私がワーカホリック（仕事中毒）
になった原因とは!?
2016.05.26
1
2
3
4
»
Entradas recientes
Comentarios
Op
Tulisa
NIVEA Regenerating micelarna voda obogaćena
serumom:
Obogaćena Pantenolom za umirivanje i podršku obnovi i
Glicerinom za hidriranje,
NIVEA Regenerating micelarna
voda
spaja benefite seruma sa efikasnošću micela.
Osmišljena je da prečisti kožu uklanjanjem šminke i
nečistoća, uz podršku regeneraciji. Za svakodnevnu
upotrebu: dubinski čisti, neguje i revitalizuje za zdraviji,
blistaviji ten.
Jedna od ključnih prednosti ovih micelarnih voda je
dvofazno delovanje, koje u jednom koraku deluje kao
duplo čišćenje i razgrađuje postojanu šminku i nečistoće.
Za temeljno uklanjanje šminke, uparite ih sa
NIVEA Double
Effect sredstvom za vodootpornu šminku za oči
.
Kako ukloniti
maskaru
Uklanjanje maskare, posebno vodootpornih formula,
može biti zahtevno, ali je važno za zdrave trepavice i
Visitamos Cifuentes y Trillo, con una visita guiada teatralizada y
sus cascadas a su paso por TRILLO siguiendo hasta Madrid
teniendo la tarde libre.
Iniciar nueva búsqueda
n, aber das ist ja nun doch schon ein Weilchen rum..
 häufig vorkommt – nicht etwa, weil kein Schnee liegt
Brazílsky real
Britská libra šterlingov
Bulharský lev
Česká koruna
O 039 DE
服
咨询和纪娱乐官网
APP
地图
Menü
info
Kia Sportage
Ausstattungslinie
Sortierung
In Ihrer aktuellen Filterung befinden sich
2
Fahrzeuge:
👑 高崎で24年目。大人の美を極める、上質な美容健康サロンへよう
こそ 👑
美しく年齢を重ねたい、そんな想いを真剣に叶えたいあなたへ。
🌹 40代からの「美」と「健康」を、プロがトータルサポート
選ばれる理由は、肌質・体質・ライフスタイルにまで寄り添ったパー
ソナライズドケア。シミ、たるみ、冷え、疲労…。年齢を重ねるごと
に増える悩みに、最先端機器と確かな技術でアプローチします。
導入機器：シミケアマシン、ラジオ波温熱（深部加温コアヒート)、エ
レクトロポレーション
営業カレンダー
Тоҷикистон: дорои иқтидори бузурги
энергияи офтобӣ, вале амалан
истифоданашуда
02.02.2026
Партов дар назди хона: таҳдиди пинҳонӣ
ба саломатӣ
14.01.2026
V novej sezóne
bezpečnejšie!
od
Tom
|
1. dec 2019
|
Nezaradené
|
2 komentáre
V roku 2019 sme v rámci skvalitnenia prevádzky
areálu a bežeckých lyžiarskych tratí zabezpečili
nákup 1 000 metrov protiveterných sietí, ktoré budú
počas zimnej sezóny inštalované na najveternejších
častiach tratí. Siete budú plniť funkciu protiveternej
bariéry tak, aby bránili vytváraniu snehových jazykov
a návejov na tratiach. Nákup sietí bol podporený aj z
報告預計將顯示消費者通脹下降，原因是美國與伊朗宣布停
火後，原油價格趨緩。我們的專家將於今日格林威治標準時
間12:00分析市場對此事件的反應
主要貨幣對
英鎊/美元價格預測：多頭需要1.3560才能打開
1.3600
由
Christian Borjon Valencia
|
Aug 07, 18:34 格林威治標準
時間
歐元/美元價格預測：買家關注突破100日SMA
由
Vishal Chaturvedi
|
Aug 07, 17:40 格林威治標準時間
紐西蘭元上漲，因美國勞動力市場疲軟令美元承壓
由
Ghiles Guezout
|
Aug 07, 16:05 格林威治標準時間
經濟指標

## PROBLEM DETAILS
Please copy out each line of the material that contains the string "podršku".

## FINISHED EXERCISE
Obogaćena Pantenolom za umirivanje i podršku obnovi i
nečistoća, uz podršku regeneraciji. Za svakodnevnu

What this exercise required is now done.